Reynolds has been a major league umpire for 22 years and Danny, aka Dan Iassogna ’91 (CLAS), for 21 years. Each has two World Series under his belt. Lately, the game is different.

“I got a guy over there throwing 97 miles an hour, trying to outmaneuver a batter. He deceives the batter. I have a catcher trying to catch it, trying to pull me to where it actually crosses the plate, while going through a box – and I’m the only guy who can’t see it,” Reynolds explains. It’s overwhelming at times, but “our guys are really, really good at what they do. The capacity of the referees at the moment is the best it has ever been.

Another recent challenge is Major League Baseball’s crackdown on illegal substances — tasking umpires with inspecting banned substances, making some encounters tricky. Last season, Oakland A’s Sergio Romo pulled his pants down when Iassogna walked to the mound to inspect the baseball.

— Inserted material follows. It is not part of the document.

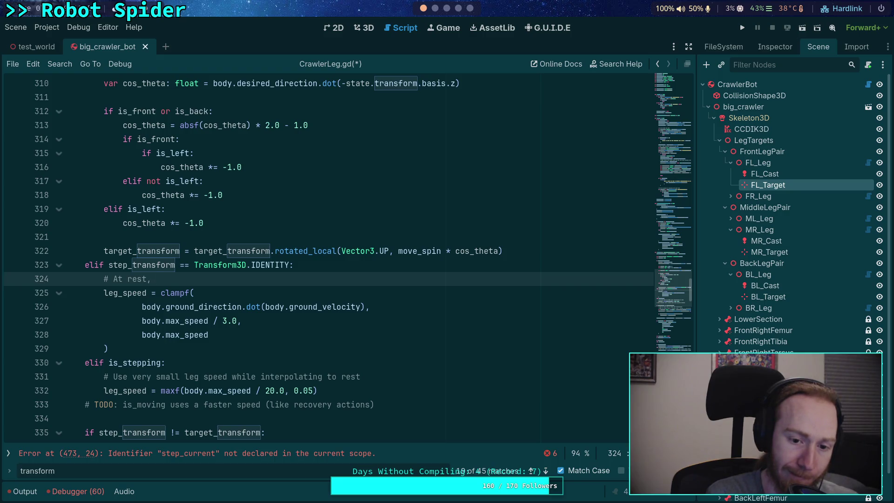
type(" useground speed")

Substance checks, turnover rates, electronic strike zones and instant replays are now the status quo at major and minor league levels.

“When Jimmy and I arrived,” Iassogna says, “if you had a game you wanted to see after the game, you asked the club to get the VCR tape and hopefully they recorded the game, and you’d put that tape in, and you rewind it and it’s standard quality. You’d say, looks like I got it right or it looks like I got it wrong. Now everyone in the stands has a TV HD in hand, and they watch everything, and in real time.

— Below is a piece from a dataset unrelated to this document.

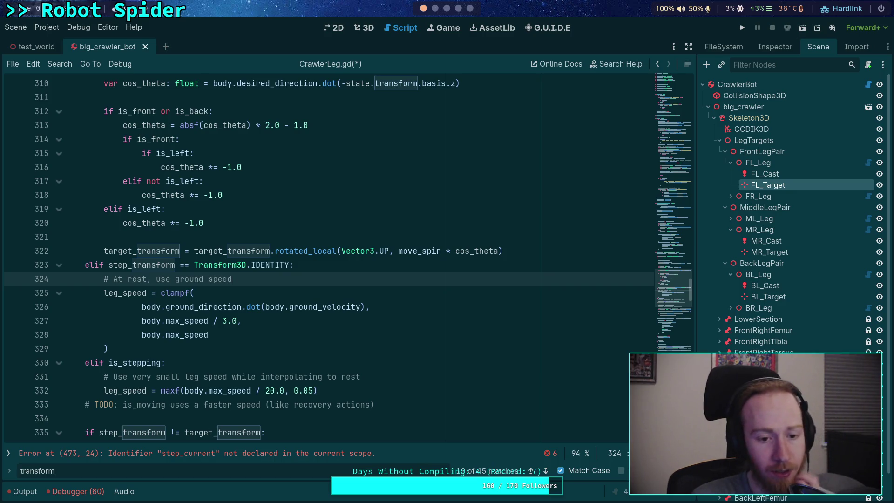
left_click(275, 338)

LA’s Chris Taylor slips into Reynolds, scoring against Pittsburgh on June 5, 2018. (Justin K. Aller/Getty Images)

spring training

It was the first week of classes in September 1987, and a fire drill began at Tolland Hall on North Campus. Two freshmen from Connecticut noticed each other wearing high school football jackets and realized they had been playing against each other.

Iassogna had been to St. Joseph High in Trumbull, and Reynolds went to South Catholic High in Hartford. They discovered that they had both played baseball at different levels, and Iassogna, the son of a high school football umpire, said he thought it would be cool to be an umpire. Reynolds agreed.

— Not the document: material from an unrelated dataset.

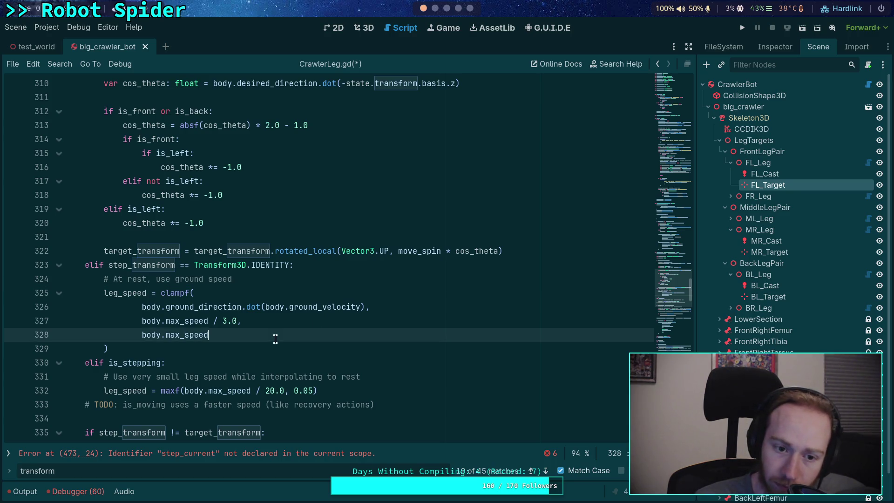
scroll(275, 338, "up", 4)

Their first gigs were given to longtime UConn baseball coach Andy Baylock, who had them practice the mechanics of safe and outgoing calls and taught them how to position themselves to make the right call (be perpendicular to the game to get the best view for a base call, he says). Eventually, they earned class credit and moved from JV to college games.

“Coach Baylock viewed his umpires as part of the baseball program, and we were treated that way. Although the players weren’t always happy with our performance, they never got past the ball field “Reynolds recalled. “Actually, the best player at UConn at the time was Pete Walker, now the pitching coach of the Toronto Blue Jays, and I remember several times where if the guys were getting out of control with the student-referees, he was shutting it down.”

“I never had any negative interactions with any of the baseball players,” Iassogna acknowledged, adding, “I remember officiating intramural basketball games that were a little risky!”

Baylock has his referee jerseys framed on a wall in his house. “They were reliable as undergraduates, and they still are. They are very good at what they do,” he says. “I’m very proud of what they’ve done.”